Historical population
| Census | Pop. | Note | %± |
| 2000 | 232 |  | — |
| 2010 | 190 |  | −18.1% |
| 2020 | 190 |  | 0.0% |
U.S. Decennial Census 1860–1870 1880-1890 1900 1910 1920 1930 1940 1950 1960 1970 1980 1990 2000 2010

===2020===

Port Costa CDP, California – Racial and ethnic composition Note: the US Census treats Hispanic/Latino as an ethnic category. This table excludes Latinos from the racial categories and assigns them to a separate category.

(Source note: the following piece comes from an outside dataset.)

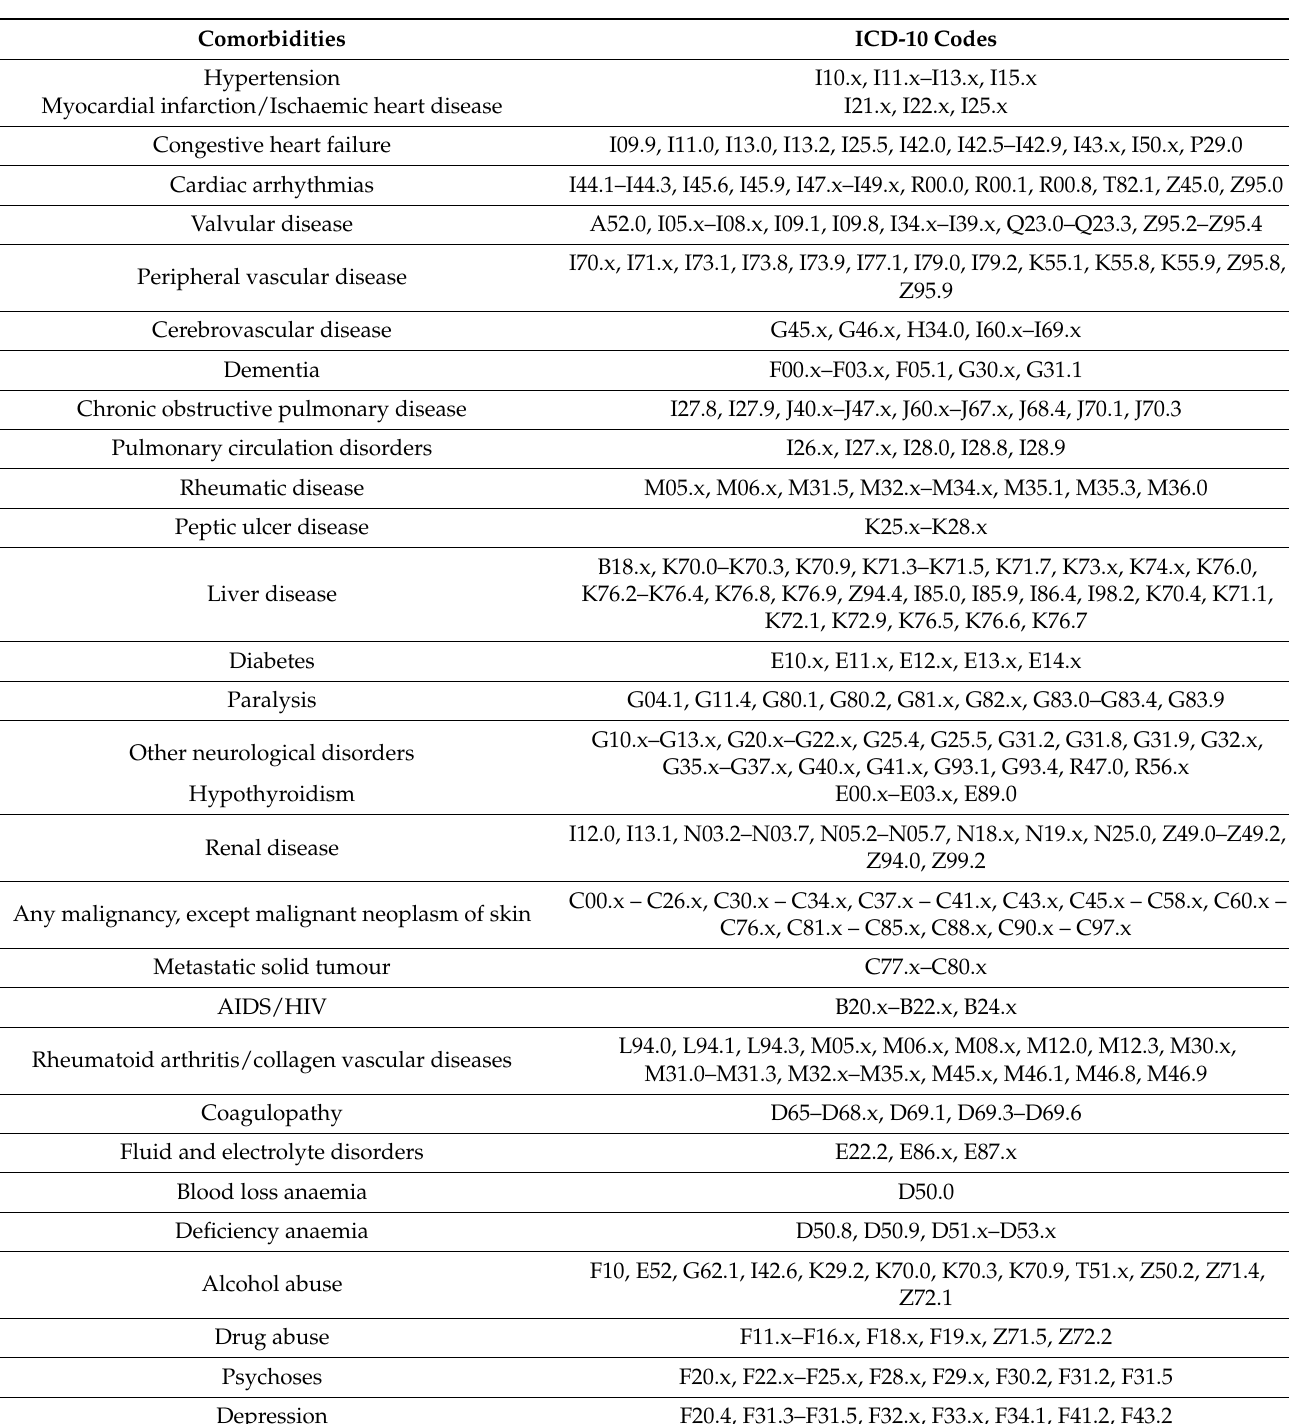
Table A1. ICD-10 codes of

Hispanics/Latinos may be of any race.
| Race / Ethnicity (NH = Non-Hispanic) | Pop 2000 | Pop 2010 | Pop 2020 | % 2000 | % 2010 | % 2020 |
|---|---|---|---|---|---|---|
| White alone (NH) | 202 | 162 | 146 | 87.07% | 85.26% | 76.84% |
| Black or African American alone (NH) | 0 | 2 | 0 | 0.00% | 1.05% | 0.00% |
| Native American or Alaska Native alone (NH) | 3 | 2 | 2 | 1.29% | 1.05% | 1.05% |
| Asian alone (NH) | 3 | 7 | 5 | 1.29% | 3.68% | 2.63% |
| Native Hawaiian or Pacific Islander alone (NH) | 0 | 0 | 0 | 0.00% | 0.00% | 0.00% |
| Other race alone (NH) | 0 | 0 | 0 | 0.00% | 0.00% | 0.00% |
| Mixed race or Multiracial (NH) | 8 | 7 | 19 | 3.45% | 3.68% | 10.00% |
| Hispanic or Latino (any race) | 16 | 10 | 18 | 6.90% | 5.26% | 9.47% |
| Total | 232 | 190 | 190 | 100.00% | 100.00% | 100.00% |

The 2020 United States census reported that Port Costa had a population of 190. The population density was 1,202.5 PD/sqmi. The racial makeup of Port Costa was 81.1% White, 0.0% African American, 1.1% Native American, 2.6% Asian, 0.0% Pacific Islander, 1.1% from other races, and 14.2% from two or more races. Hispanic or Latino of any race were 9.5% of the population.

The census reported that 100% of the population lived in households.

There were 104 households, out of which 9.6% included children under the age of 18, 33.7% were married-couple households, 6.7% were cohabiting couple households, 36.5% had a female householder with no partner present, and 23.1% had a male householder with no partner present. 43.3% of households were one person, and 25.0% were one person aged 65 or older. The average household size was 1.83. There were 50 families (48.1% of all households).

The age distribution was 9.5% under the age of 18, 6.3% aged 18 to 24, 21.6% aged 25 to 44, 37.9% aged 45 to 64, and 24.7% who were 65 years of age or older. The median age was 50.5 years. For every 100 females, there were 91.9 males.

There were 106 housing units at an average density of 670.9 /mi2, of which 104 (98.1%) were occupied. Of these, 50.0% were owner-occupied, and 50.0% were occupied by renters.

==Education==
Port Costa is in the John Swett Unified School District. It previously operated Port Costa School.